ECLI:NL:RBDHA:2021:12306
Rechtbank Den Haag
- Proces-verbaal
- Rechtspraak.nl
Beroep tegen niet-ontvankelijk verklaring verblijfsvergunning asiel voor bepaalde tijd
In deze zaak heeft de Rechtbank Den Haag op 25 januari 2021 uitspraak gedaan in een bestuursrechtelijke procedure betreffende de aanvraag van eiser voor een verblijfsvergunning asiel voor bepaalde tijd. De Staatssecretaris van Justitie en Veiligheid had de aanvraag van eiser op 8 januari 2021 niet-ontvankelijk verklaard. Eiser, vertegenwoordigd door zijn gemachtigde mr. H.A. Limonard, heeft hiertegen beroep ingesteld. Tijdens de zitting op 21 januari 2021 is eiser niet verschenen, terwijl de Staatssecretaris zich liet vertegenwoordigen door mr. N. Hamzaoui.
De rechtbank heeft in haar overwegingen vastgesteld dat de Italiaanse autoriteiten aan de Staatssecretaris hebben bevestigd dat eiser subsidiaire bescherming geniet in Italië, geldig tot 11 januari 2022. De rechtbank heeft geen aanleiding gezien om aan de informatie van de Italiaanse autoriteiten te twijfelen en concludeert dat eiser internationale bescherming geniet in Italië. De rechtbank heeft het interstatelijk vertrouwensbeginsel toegepast, wat inhoudt dat Italië zijn verdragsverplichtingen nakomt. Eiser heeft niet aangetoond dat er in zijn geval sprake is van tekortkomingen in de asielprocedure of opvangvoorzieningen in Italië die zouden leiden tot een reëel risico op onmenselijke of vernederende behandelingen.

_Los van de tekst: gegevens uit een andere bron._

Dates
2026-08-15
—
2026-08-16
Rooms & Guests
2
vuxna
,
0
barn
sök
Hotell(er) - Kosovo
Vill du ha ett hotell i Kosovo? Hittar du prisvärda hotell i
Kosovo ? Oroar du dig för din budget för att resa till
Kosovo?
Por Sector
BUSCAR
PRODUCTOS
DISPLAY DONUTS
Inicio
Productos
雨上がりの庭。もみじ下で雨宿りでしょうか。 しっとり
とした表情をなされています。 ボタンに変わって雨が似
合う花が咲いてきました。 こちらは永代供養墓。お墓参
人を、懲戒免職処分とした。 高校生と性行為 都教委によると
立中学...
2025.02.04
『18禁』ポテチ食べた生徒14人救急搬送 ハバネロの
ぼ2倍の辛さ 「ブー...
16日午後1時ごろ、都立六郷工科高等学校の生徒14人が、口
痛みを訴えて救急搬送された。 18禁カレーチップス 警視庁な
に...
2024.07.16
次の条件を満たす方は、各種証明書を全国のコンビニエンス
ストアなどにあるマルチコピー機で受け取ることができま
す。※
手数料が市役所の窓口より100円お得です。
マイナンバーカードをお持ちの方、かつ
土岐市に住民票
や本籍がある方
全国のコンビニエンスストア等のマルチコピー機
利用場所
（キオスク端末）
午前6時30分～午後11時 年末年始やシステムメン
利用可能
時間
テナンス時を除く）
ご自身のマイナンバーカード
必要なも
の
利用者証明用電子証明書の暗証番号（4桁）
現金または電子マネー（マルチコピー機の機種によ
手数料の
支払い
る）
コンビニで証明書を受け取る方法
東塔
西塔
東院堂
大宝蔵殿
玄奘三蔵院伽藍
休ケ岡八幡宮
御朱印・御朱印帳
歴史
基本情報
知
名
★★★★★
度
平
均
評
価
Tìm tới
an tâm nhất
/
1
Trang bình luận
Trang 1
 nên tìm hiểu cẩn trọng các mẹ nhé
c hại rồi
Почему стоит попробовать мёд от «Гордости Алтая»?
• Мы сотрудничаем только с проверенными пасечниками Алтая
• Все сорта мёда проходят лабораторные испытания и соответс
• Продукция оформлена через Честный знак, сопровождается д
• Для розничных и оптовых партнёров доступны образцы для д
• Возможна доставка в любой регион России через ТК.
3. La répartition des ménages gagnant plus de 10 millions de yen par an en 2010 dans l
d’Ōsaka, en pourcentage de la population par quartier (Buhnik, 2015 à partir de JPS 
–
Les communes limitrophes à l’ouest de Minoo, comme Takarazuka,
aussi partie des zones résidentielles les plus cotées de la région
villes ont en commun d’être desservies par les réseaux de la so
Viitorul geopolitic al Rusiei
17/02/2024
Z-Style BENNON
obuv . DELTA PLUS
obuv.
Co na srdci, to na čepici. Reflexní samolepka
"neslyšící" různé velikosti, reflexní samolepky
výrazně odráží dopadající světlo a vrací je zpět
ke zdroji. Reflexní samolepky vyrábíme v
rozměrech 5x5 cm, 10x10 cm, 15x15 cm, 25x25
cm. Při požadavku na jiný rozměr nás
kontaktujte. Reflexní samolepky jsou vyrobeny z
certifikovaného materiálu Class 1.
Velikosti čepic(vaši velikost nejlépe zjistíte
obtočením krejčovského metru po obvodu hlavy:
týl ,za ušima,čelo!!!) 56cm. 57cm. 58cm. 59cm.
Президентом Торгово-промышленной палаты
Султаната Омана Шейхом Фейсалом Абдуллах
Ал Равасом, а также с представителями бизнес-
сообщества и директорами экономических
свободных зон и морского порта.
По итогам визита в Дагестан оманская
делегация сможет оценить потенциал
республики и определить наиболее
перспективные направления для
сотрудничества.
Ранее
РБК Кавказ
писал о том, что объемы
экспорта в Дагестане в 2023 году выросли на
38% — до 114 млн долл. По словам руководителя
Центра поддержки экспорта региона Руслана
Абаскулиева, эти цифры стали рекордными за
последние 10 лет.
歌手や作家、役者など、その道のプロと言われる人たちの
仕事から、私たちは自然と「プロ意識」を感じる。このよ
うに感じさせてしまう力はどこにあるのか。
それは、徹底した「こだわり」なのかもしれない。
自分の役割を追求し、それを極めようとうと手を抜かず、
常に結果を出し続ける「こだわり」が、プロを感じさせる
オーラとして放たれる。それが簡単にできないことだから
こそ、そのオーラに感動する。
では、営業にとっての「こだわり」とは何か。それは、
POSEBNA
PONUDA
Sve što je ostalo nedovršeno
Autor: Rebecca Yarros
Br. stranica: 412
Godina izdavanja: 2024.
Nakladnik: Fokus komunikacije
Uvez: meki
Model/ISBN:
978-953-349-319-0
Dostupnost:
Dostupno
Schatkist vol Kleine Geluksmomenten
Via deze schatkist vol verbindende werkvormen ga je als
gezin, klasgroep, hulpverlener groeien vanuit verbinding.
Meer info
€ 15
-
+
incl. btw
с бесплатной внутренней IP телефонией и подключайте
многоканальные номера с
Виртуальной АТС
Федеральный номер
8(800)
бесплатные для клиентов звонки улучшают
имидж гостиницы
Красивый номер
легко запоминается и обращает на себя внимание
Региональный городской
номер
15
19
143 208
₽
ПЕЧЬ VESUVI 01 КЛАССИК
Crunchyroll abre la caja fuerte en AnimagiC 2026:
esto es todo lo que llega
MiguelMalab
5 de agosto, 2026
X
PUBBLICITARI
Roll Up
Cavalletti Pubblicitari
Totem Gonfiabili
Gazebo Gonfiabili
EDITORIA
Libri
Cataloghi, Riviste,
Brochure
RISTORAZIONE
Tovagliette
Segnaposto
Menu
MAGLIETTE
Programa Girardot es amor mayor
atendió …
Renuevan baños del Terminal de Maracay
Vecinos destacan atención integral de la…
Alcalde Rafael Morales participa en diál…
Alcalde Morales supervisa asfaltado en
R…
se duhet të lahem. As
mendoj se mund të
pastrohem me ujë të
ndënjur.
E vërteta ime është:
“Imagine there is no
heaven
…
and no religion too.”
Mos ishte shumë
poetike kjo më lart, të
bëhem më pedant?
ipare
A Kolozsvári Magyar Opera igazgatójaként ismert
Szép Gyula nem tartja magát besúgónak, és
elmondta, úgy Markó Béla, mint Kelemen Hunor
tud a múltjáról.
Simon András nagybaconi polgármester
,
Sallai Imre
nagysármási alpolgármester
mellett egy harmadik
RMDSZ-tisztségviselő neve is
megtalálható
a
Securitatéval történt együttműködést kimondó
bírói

De rechtbank heeft geoordeeld dat eiser niet in aanmerking komt voor toelating op grond van de Vreemdelingenwet 2000 en dat de aanvraag terecht niet-ontvankelijk is verklaard. Het beroep is ongegrond verklaard en er is geen aanleiding voor een proceskostenveroordeling. De uitspraak is gedaan door mr. C. Karman, rechter, en is bekendgemaakt op 25 januari 2021.